We have previously described our vision around Zero-Touch Infrastructure™, the first of two key architectural components that enable us to deliver on the promise of a True Cloud for Local Data.  In this article, I will expand on the second key architectural component which is on-premises appliances are truly able to be a fail-in-place platform.

Multiple conversations with customers that had an “at-scale” storage and server infrastructure had confirmed what had been our experience:

  1. At scale, components routinely fail.
  2. Servicing failures manually is laborious, cumbersome, and causes friction. The cost of labor to service failed parts exceeds the actual cost of the parts themselves.

Our goal was that no matter what component (disk, memory, power supply, fans, etc.) of our on-premises appliances failed, it should (a) not impact the customer workflows, and (b) not require human intervention to mitigate.

As a platform, traditional storage servers — with dual/quad Intel Xeon processors, 32–128GB of DRAM, and 60 or more disks — were a complete anathema to us. To begin with, lots of compute power is accessing hundreds of terabytes of data across a thin straw (6Gbps SAS bus!). 

traditional-storage-diagram.png

Even more worrisome, though, was the fact that a storage server failure meant that hundreds of terabytes of data were instantly unavailable and the failure necessitated human intervention to resolve by replacing the server. Sure, software erasure coding techniques could be used to “recover” the unavailable data, but the time to rebuild hundreds of terabytes is measured in multiple weeks, and during which the customer’s workflow would be significantly impacted. 

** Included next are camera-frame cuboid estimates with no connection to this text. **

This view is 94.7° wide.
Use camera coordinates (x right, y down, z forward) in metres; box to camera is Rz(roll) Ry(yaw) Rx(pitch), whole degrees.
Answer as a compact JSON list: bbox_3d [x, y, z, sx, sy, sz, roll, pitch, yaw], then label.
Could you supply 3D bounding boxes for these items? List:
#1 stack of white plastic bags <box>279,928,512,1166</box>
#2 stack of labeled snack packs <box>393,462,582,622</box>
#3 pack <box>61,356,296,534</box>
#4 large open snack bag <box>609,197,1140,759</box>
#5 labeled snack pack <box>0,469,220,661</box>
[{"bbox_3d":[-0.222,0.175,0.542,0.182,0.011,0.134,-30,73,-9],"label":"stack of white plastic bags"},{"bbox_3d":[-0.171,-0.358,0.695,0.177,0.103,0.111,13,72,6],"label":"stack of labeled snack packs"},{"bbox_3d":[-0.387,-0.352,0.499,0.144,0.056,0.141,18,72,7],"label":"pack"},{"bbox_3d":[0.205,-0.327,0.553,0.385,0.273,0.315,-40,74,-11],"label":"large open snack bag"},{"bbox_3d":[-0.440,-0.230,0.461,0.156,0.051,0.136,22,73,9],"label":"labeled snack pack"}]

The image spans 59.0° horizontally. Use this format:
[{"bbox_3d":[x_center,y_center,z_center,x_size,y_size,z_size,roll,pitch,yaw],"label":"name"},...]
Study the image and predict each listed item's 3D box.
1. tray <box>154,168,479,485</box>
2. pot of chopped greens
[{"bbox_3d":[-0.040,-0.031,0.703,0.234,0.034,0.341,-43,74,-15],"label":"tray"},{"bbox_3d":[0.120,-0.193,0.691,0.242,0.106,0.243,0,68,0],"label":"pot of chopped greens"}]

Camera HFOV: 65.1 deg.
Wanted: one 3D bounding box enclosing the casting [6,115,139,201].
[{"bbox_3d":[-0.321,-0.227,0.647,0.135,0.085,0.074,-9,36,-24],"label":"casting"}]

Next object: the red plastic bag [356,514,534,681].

Enter our patented RatioPerfect architecture. We leveraged off-the-shelf commodity ARM processors (low cost, low power) and built a dedicated “controller” for every drive.

fail-in-place-diagram.png

Each drive has its own ARM-based controller that runs Linux and is dedicated to managing just that drive.  This converts a dumb disk drive into an intelligent nano-server that is (dual) Ethernet-connected and runs part of our software stack.  The problem of lots of compute power accessing hundreds of terabytes of data through a thin straw is completely resolved, as we now have unrestricted gigabit bandwidth to each and every drive.  The “blast radius” of a component failure is reduced from hundreds of terabytes to the capacity of a single drive.  Our software automatically detects any component failures, recovers data from the failed nano-server, and routes around the failed components — all without requiring any human intervention.

The result is an appliance platform that is both a commodity and truly fail-in-place, so we can bring our customers the True Cloud experience for their Local Data.  In a future article, I will dig deeper into the technical reasons behind this architecture.